The civics and government standards promote knowledge of the historical foundations and principles of American democracy and emphasize productive civic engagement. Additionally, the standards focus on understanding the unique processes of local, state, and national institutions.

Analyze Civic and Political Institutions

SS-Gov.9-12.13. Evaluate the powers and responsibilities of local, state, tribal, national, and international civic and political institutions, how they interact and the role of government in maintaining order.

SS-Gov.9-12.14. Analyze the role of citizens in the U.S. political system, with attention to the definition of who is a citizen, expansion of that definition over time, and changes in participation over time.

SS-Gov.9-12.15. Analyze the origins of government with attention to the purpose(s) of government, various theories of democracy, rule of law, and alternative models from other nations and groups.

SS-Gov.9-12.16. Evaluate how the U.S. Constitution establishes the Rule of Law, governmental powers and responsibilities, as well as limits to a government.

SS-Gov.9-12.17. Evaluate and explain the relationships among the branches of government, including federalism, separation of powers, the supremacy clause, the necessary and proper clause, judicial review, executive privilege, pocket veto, executive orders, quorum, filibuster, and other related topics.

SS-Gov.9-12.18. Critique the influence of intermediary institutions on government and policy such as, interest groups, political parties, the mass media, campaigns, caucuses, elections, PACs, and local, state, tribal, and international organizations.

Apply Civic Virtues and Democratic Principles

SS-Gov.9-12.19. Evaluate the effectiveness of political action in changing government and policy, such as voting, debate, contacting officials, campaign contributions, protest, civil disobedience, and any alternative methods to participation.

SS-Gov.9-12.20. Explain the significance of civic values to a well-functioning democracy including concepts such as conviction vs. compromise, majority rule vs. minority rights, state interests vs. individual interests, rights vs. responsibilities, and other related topics.

SS-Gov.9-12.21. Explain the mechanisms of political socialization in American democracy such as the effects of the family, school, community, and media in influencing one’s political decisions.

SS-Gov.9-12.22. Identify and evaluate the contributions of Iowans who have played a role in promoting civic and democratic principles.

Interpret Processes, Rules and Laws

SS-Gov.9-12.23. Evaluate multiple procedures for making governmental decisions at the local, state, national, and international levels.
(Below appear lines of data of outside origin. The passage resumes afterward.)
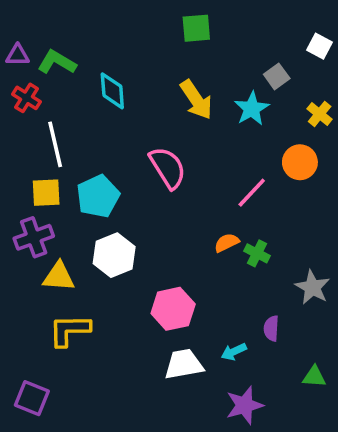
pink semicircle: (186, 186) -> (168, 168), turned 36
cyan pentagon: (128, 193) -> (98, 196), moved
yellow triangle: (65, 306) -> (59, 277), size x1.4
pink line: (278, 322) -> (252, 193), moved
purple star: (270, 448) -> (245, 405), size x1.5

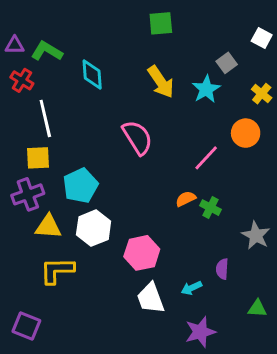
cyan pentagon: (98, 196) -> (80, 186), moved
white hexagon: (114, 255) -> (94, 228), moved
white trapezoid: (184, 364) -> (151, 298), turned -100

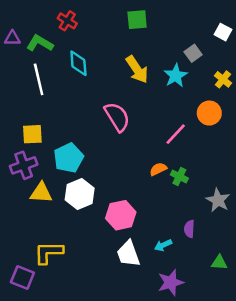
red cross: (22, 80) -> (67, 21), moved
white line: (45, 118) -> (39, 79), moved
yellow L-shape: (57, 270) -> (49, 253), moved

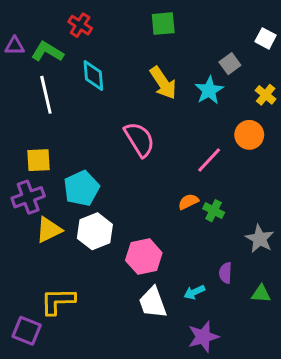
yellow triangle: (41, 193) -> (49, 230), turned -30
green triangle: (219, 263) -> (261, 294), moved

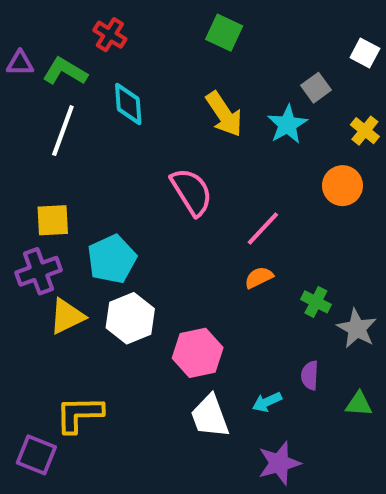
green square: (163, 24) -> (224, 33), turned 30
white line: (46, 95) -> (63, 131), turned 33
pink line: (209, 160) -> (263, 228), moved
green cross: (214, 211) -> (316, 302), moved

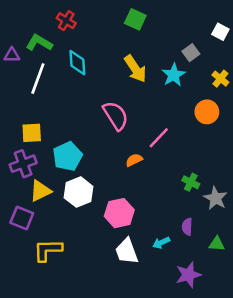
purple triangle: (20, 63) -> (12, 55), moved
orange semicircle: (259, 277) -> (134, 160), moved
purple square: (36, 455) -> (22, 218), moved
purple star: (279, 463) -> (188, 275), moved

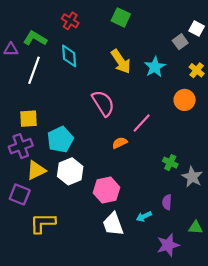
red cross: (66, 21) -> (70, 21), moved
gray square: (191, 53) -> (180, 42), moved
green triangle: (217, 244) -> (196, 227), moved

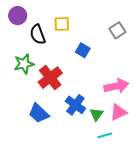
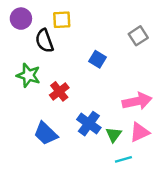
yellow square: (62, 24) -> (62, 20), moved
green star: (24, 64) -> (28, 75), turned 30
red cross: (50, 78) -> (59, 91), size x0.7

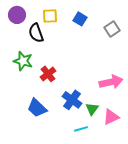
blue square: (98, 59) -> (80, 19), moved
pink triangle: (140, 132) -> (111, 117), moved
cyan line: (123, 159) -> (81, 129), moved

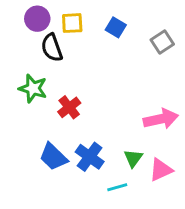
purple circle: (17, 15) -> (37, 19), moved
blue cross: (72, 100) -> (90, 157), moved

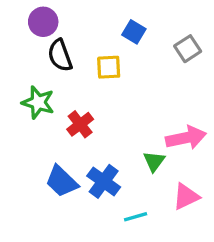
yellow square: (72, 23) -> (109, 67), moved
green triangle: (133, 158) -> (154, 161), moved

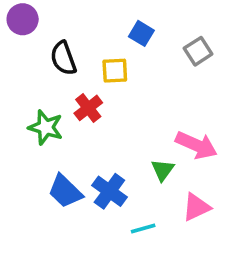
purple circle: (43, 22) -> (23, 19), moved
green star: (38, 102) -> (46, 127), moved
red cross: (80, 124) -> (88, 108), moved
pink arrow: (186, 138) -> (196, 145), turned 36

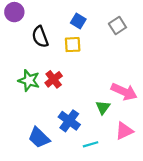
blue square: (141, 33) -> (78, 21), moved
gray square: (198, 51) -> (117, 26), moved
red cross: (88, 108) -> (54, 79), moved
blue trapezoid: (65, 191) -> (39, 138), moved

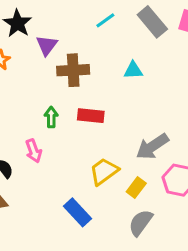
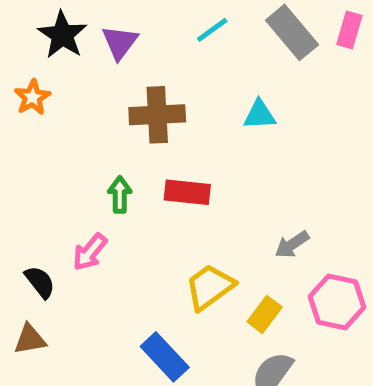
purple triangle: (47, 45) -> (120, 42), moved
gray arrow: (152, 146) -> (292, 245), size x0.6
pink arrow: (34, 151) -> (90, 252), turned 60

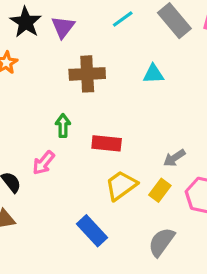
red rectangle: (187, 192) -> (107, 143), moved
yellow rectangle: (265, 314) -> (160, 190), moved

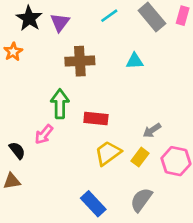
green arrow: (63, 126) -> (60, 104), size x1.5
blue rectangle: (92, 231) -> (93, 204), moved

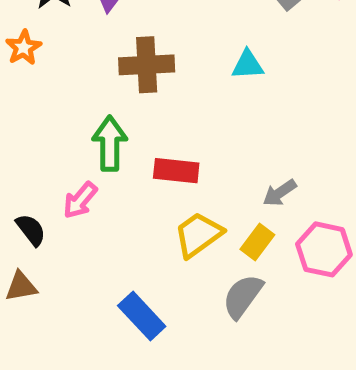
gray semicircle: (141, 200) -> (243, 296), moved
blue rectangle: (93, 204) -> (142, 316), moved

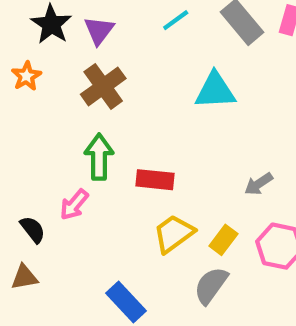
brown cross: (147, 65) -> (103, 86), moved, turned -33
cyan triangle: (248, 65) -> (215, 91), size x1.5
gray arrow: (280, 193) -> (259, 184), moved

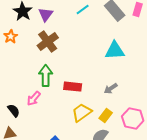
cyan triangle: (215, 91) -> (115, 51), moved
gray arrow: (259, 184) -> (111, 89), moved

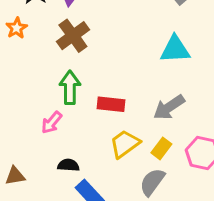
gray arrow: (111, 89) -> (169, 107), size x1.5
black semicircle: (14, 111) -> (68, 165), moved, turned -48

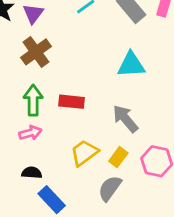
red rectangle: (111, 104) -> (71, 102), moved
gray arrow: (169, 107) -> (125, 119), turned 84
pink arrow: (52, 123) -> (30, 133), moved, turned -145

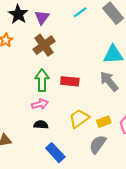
gray arrow: (125, 119) -> (109, 81), moved
yellow rectangle: (118, 157) -> (104, 122), turned 32
black semicircle: (32, 173) -> (41, 125), moved

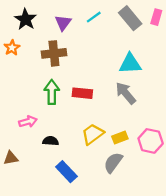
purple triangle: (42, 17) -> (63, 23), moved
brown cross: (44, 45) -> (54, 53), turned 30
pink arrow: (40, 104) -> (28, 122), moved

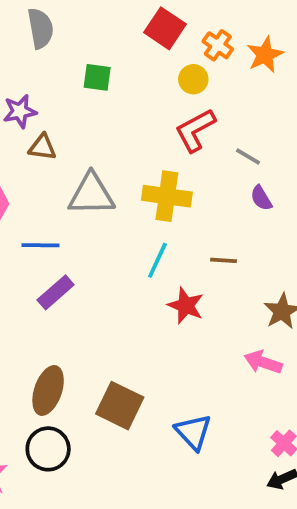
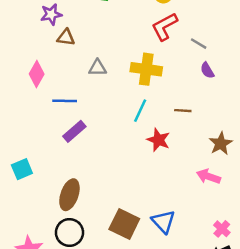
gray triangle: (91, 194) -> (98, 68), size x0.6
brown square: (120, 406) -> (124, 224), moved

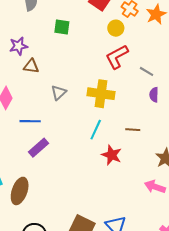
gray triangle: (98, 68) -> (59, 93), turned -42
purple semicircle: (207, 70) -> (154, 95), turned 32
brown ellipse: (69, 195) -> (20, 191), moved

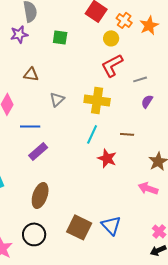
purple star: (19, 46) -> (19, 34), moved
gray line: (147, 71) -> (140, 79), turned -48
purple semicircle: (154, 95) -> (147, 101), turned 32
brown ellipse: (20, 191) -> (40, 195), moved

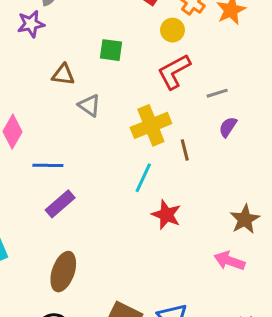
green square: (60, 37) -> (111, 50), moved
brown triangle: (31, 74) -> (63, 75), moved
gray triangle: (57, 99) -> (89, 105), moved, turned -42
yellow cross: (97, 100) -> (151, 125), turned -30
brown line: (127, 134) -> (185, 150), moved, turned 72

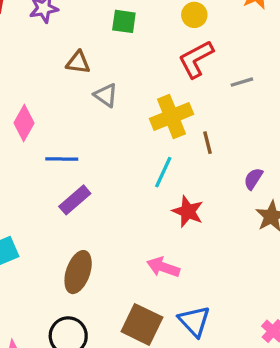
green square: (111, 50) -> (124, 21), moved
purple semicircle: (228, 127) -> (253, 179), moved
pink arrow: (229, 261) -> (163, 267), moved

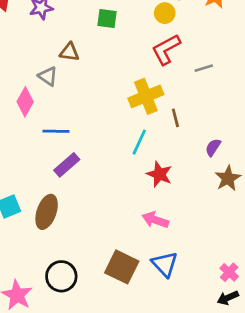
gray triangle: (106, 95) -> (48, 76), moved
pink arrow: (163, 267) -> (155, 220), moved
brown ellipse: (78, 272) -> (47, 212), moved

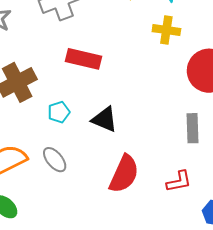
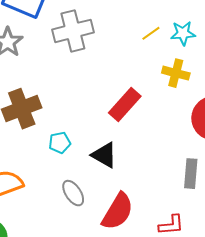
red rectangle: (83, 59) -> (125, 105), moved, turned -68
gray ellipse: (55, 160) -> (73, 193), moved

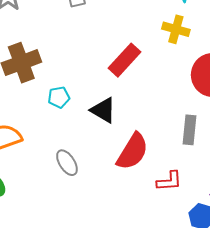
gray ellipse: (73, 193) -> (67, 163), moved
red semicircle: (118, 211) -> (133, 152), moved

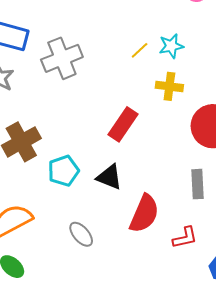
cyan pentagon: (59, 97) -> (64, 171), size x1.4

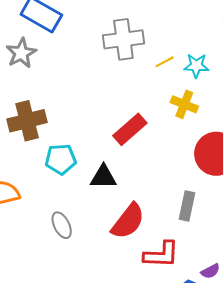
gray cross: (62, 58) -> (123, 39), moved
black triangle: (109, 177) -> (103, 177), turned -36
red L-shape: (185, 238) -> (161, 255), size x1.4

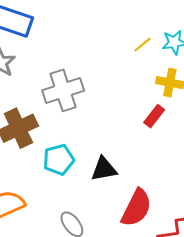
gray cross: (123, 39) -> (63, 90), moved
red rectangle: (130, 129) -> (154, 116), moved, size x0.7

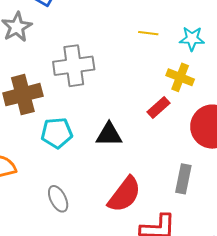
yellow line: (142, 45) -> (148, 33), moved, turned 36
black triangle: (104, 169) -> (109, 135), moved

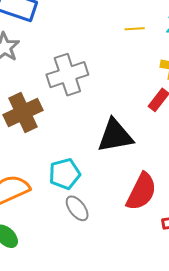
cyan pentagon: (57, 133) -> (65, 174), moved
black triangle: (109, 135) -> (115, 136), size x1.4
SS-Gov.9-12.24. Analyze how people use and challenge public policies through formal and informal means with attention to important judicial processes and landmark court cases.

SS-Gov.9-12.25. Evaluate the intended and unintended consequences of the implementation of public policy, specifically looking at the bureaucracy, citizen feedback, public opinion polls, interest groups, media coverage, and other related topics.

SS-Gov.9-12.26. Analyze the historical, contemporary, and emerging patterns of political action and activism including voter demographics, party trends over time, polling data, campaign strategies and trends, and alternative means of participating.

Iowa History

SS-Gov.9-12.27. Compare and contrast the institutions and systems of Iowa government and politics that are unique to the state including but not limited to Iowa’s unique role in presidential selection and in the special status of Meskwaki lands as non-reservation lands.

SS-Gov.9-12.28. Identify local and state issues in Iowa and evaluate formal or informal courses of action used to affect policy.